### [Exercise inputs]
◇ ◇ ◇ ◇ ◇
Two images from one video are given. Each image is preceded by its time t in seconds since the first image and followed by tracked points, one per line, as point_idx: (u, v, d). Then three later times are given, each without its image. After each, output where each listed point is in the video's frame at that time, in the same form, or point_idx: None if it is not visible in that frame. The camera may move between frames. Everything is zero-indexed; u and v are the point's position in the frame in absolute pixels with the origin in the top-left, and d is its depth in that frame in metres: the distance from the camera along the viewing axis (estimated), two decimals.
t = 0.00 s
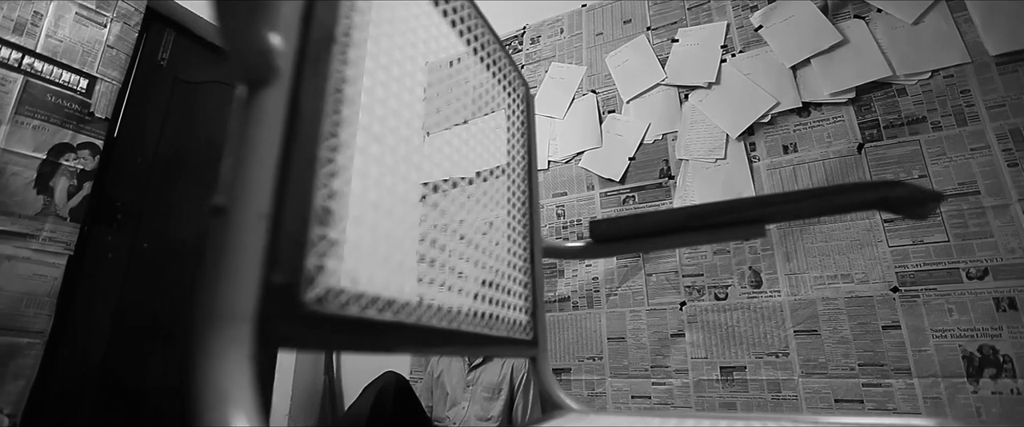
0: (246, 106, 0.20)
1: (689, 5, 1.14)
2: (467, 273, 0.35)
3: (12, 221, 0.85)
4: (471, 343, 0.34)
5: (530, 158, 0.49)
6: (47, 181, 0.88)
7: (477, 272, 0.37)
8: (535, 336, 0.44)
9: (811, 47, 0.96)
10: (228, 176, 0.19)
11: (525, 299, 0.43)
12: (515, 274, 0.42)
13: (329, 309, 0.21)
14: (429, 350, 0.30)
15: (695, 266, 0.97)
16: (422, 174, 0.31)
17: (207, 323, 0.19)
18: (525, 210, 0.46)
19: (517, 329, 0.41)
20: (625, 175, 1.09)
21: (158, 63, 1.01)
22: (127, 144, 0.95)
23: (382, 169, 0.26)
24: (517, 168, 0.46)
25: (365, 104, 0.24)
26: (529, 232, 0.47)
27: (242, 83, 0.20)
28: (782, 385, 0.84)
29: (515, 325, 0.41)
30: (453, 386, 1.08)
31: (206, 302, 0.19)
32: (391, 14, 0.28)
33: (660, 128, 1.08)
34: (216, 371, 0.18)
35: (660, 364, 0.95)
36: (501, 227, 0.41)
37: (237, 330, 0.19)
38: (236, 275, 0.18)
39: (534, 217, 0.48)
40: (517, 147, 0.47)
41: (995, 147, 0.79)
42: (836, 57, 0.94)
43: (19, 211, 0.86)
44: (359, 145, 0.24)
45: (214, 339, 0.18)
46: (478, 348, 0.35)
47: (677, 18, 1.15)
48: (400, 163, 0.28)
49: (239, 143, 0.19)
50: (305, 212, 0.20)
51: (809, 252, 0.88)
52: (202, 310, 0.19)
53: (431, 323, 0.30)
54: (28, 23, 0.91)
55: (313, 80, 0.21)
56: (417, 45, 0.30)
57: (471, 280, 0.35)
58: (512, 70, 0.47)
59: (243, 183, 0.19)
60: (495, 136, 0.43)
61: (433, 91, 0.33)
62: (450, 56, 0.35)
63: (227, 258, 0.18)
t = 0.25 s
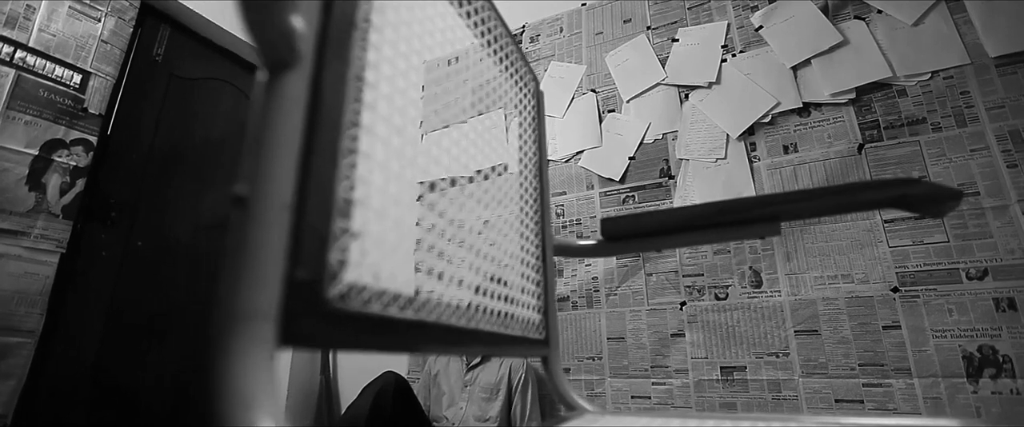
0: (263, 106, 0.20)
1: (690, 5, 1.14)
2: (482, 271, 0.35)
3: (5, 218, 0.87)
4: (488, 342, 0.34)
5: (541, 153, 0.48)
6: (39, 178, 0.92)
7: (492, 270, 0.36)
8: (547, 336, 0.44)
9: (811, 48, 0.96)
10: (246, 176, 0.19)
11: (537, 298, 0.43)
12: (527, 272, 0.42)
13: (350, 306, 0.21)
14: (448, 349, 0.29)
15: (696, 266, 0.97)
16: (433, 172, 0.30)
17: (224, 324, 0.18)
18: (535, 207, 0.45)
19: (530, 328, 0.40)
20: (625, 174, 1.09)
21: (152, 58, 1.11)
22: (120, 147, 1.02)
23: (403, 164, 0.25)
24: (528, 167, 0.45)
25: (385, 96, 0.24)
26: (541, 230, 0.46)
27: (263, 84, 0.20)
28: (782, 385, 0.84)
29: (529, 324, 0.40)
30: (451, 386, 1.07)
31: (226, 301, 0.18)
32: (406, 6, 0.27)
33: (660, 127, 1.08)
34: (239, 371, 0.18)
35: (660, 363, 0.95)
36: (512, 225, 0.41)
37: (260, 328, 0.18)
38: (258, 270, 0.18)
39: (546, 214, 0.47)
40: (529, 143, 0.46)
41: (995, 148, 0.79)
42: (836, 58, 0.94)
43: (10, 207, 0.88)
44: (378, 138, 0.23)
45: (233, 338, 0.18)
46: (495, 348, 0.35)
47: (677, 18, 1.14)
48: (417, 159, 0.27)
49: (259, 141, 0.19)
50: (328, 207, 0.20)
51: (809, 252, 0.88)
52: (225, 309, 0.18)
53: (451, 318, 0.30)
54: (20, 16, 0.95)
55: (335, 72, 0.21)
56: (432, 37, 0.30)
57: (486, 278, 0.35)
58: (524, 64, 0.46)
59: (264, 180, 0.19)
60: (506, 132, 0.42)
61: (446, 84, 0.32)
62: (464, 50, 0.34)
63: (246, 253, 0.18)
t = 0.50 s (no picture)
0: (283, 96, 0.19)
1: (690, 5, 1.14)
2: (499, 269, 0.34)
3: None
4: (510, 341, 0.33)
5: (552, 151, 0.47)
6: (30, 174, 0.91)
7: (509, 267, 0.36)
8: (560, 336, 0.43)
9: (811, 48, 0.97)
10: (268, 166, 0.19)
11: (551, 297, 0.42)
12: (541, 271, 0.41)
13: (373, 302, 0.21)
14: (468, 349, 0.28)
15: (696, 265, 0.97)
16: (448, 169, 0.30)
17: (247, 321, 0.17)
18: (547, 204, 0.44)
19: (546, 327, 0.40)
20: (625, 174, 1.08)
21: (147, 54, 1.11)
22: (114, 144, 1.02)
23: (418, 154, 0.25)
24: (539, 166, 0.44)
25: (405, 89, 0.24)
26: (553, 227, 0.45)
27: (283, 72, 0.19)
28: (783, 385, 0.84)
29: (544, 323, 0.39)
30: (450, 386, 1.07)
31: (250, 296, 0.18)
32: None
33: (660, 127, 1.08)
34: (267, 369, 0.17)
35: (660, 364, 0.95)
36: (526, 222, 0.40)
37: (287, 323, 0.18)
38: (285, 264, 0.17)
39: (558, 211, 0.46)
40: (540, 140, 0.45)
41: (994, 149, 0.80)
42: (836, 59, 0.94)
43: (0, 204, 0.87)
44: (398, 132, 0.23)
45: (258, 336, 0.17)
46: (514, 348, 0.34)
47: (677, 17, 1.14)
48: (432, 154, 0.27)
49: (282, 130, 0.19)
50: (353, 201, 0.19)
51: (809, 252, 0.88)
52: (247, 305, 0.17)
53: (471, 320, 0.29)
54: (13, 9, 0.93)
55: (359, 59, 0.20)
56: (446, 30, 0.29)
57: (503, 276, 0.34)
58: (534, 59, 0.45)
59: (290, 170, 0.18)
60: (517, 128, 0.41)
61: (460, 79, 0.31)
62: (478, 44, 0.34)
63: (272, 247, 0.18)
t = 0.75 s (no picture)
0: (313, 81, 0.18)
1: (690, 5, 1.14)
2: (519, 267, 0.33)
3: None
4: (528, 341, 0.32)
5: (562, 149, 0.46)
6: (23, 170, 0.89)
7: (528, 265, 0.35)
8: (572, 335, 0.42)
9: (812, 49, 0.97)
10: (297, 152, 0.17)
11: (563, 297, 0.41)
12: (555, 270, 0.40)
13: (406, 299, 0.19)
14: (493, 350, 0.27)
15: (696, 265, 0.97)
16: (473, 162, 0.29)
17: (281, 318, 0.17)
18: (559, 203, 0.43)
19: (560, 326, 0.39)
20: (624, 174, 1.08)
21: (141, 49, 1.09)
22: (107, 142, 1.00)
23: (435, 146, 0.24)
24: (552, 164, 0.43)
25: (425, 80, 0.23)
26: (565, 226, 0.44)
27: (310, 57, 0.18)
28: (783, 386, 0.84)
29: (558, 322, 0.39)
30: (448, 386, 1.06)
31: (283, 292, 0.16)
32: None
33: (660, 126, 1.08)
34: (302, 367, 0.16)
35: (660, 364, 0.94)
36: (543, 220, 0.39)
37: (320, 320, 0.16)
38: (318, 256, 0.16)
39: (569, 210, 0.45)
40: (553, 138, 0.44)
41: (993, 150, 0.80)
42: (837, 59, 0.94)
43: None
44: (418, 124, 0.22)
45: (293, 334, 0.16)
46: (532, 348, 0.33)
47: (677, 17, 1.14)
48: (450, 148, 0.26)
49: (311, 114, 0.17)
50: (384, 187, 0.17)
51: (809, 252, 0.88)
52: (281, 300, 0.16)
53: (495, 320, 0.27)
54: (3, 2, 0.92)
55: (386, 43, 0.19)
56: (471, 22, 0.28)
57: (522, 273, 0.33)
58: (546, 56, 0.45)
59: (321, 157, 0.17)
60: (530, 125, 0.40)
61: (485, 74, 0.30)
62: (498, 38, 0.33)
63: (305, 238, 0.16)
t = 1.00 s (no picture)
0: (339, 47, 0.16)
1: (689, 5, 1.14)
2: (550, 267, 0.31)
3: None
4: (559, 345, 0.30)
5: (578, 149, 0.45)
6: (12, 166, 0.86)
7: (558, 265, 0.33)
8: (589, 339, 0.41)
9: (811, 49, 0.97)
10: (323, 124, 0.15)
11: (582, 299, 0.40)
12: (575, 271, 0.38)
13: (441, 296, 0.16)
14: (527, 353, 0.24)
15: (695, 265, 0.97)
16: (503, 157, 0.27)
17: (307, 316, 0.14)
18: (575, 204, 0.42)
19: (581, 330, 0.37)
20: (623, 173, 1.08)
21: (135, 44, 1.08)
22: (100, 138, 0.99)
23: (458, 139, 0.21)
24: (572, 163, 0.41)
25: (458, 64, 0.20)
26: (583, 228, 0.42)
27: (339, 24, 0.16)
28: (781, 386, 0.84)
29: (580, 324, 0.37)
30: (445, 386, 1.05)
31: (311, 286, 0.14)
32: None
33: (659, 126, 1.08)
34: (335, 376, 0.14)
35: (659, 363, 0.94)
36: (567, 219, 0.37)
37: (355, 321, 0.14)
38: (351, 245, 0.14)
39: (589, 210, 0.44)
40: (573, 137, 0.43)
41: (990, 152, 0.81)
42: (836, 60, 0.95)
43: None
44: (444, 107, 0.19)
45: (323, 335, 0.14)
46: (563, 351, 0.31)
47: (676, 17, 1.14)
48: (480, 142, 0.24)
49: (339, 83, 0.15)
50: (419, 166, 0.15)
51: (808, 252, 0.89)
52: (307, 300, 0.14)
53: (528, 319, 0.25)
54: None
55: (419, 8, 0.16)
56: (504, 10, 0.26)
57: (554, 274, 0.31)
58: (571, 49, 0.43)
59: (351, 130, 0.14)
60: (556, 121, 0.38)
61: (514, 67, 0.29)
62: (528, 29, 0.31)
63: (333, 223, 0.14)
◇ ◇ ◇ ◇ ◇
What you give back must be the stretch above, starting at the line with "13: (329, 309, 0.21)" and ending at the line with "50: (305, 212, 0.20)", copied exactly.

13: (329, 309, 0.21)
14: (429, 350, 0.30)
15: (695, 266, 0.97)
16: (422, 174, 0.31)
17: (207, 323, 0.19)
18: (525, 210, 0.46)
19: (517, 329, 0.41)
20: (625, 175, 1.09)
21: (158, 63, 1.01)
22: (127, 144, 0.95)
23: (382, 169, 0.26)
24: (517, 168, 0.46)
25: (365, 104, 0.24)
26: (529, 232, 0.47)
27: (242, 83, 0.20)
28: (782, 385, 0.84)
29: (515, 325, 0.41)
30: (453, 386, 1.08)
31: (206, 302, 0.19)
32: (391, 14, 0.28)
33: (660, 128, 1.08)
34: (216, 371, 0.18)
35: (660, 364, 0.95)
36: (501, 227, 0.41)
37: (237, 330, 0.19)
38: (236, 275, 0.18)
39: (534, 217, 0.48)
40: (517, 147, 0.47)
41: (995, 147, 0.79)
42: (836, 57, 0.94)
43: (19, 211, 0.86)
44: (359, 145, 0.24)
45: (214, 339, 0.18)
46: (478, 348, 0.35)
47: (677, 18, 1.15)
48: (400, 163, 0.28)
49: (239, 143, 0.19)
50: (305, 212, 0.20)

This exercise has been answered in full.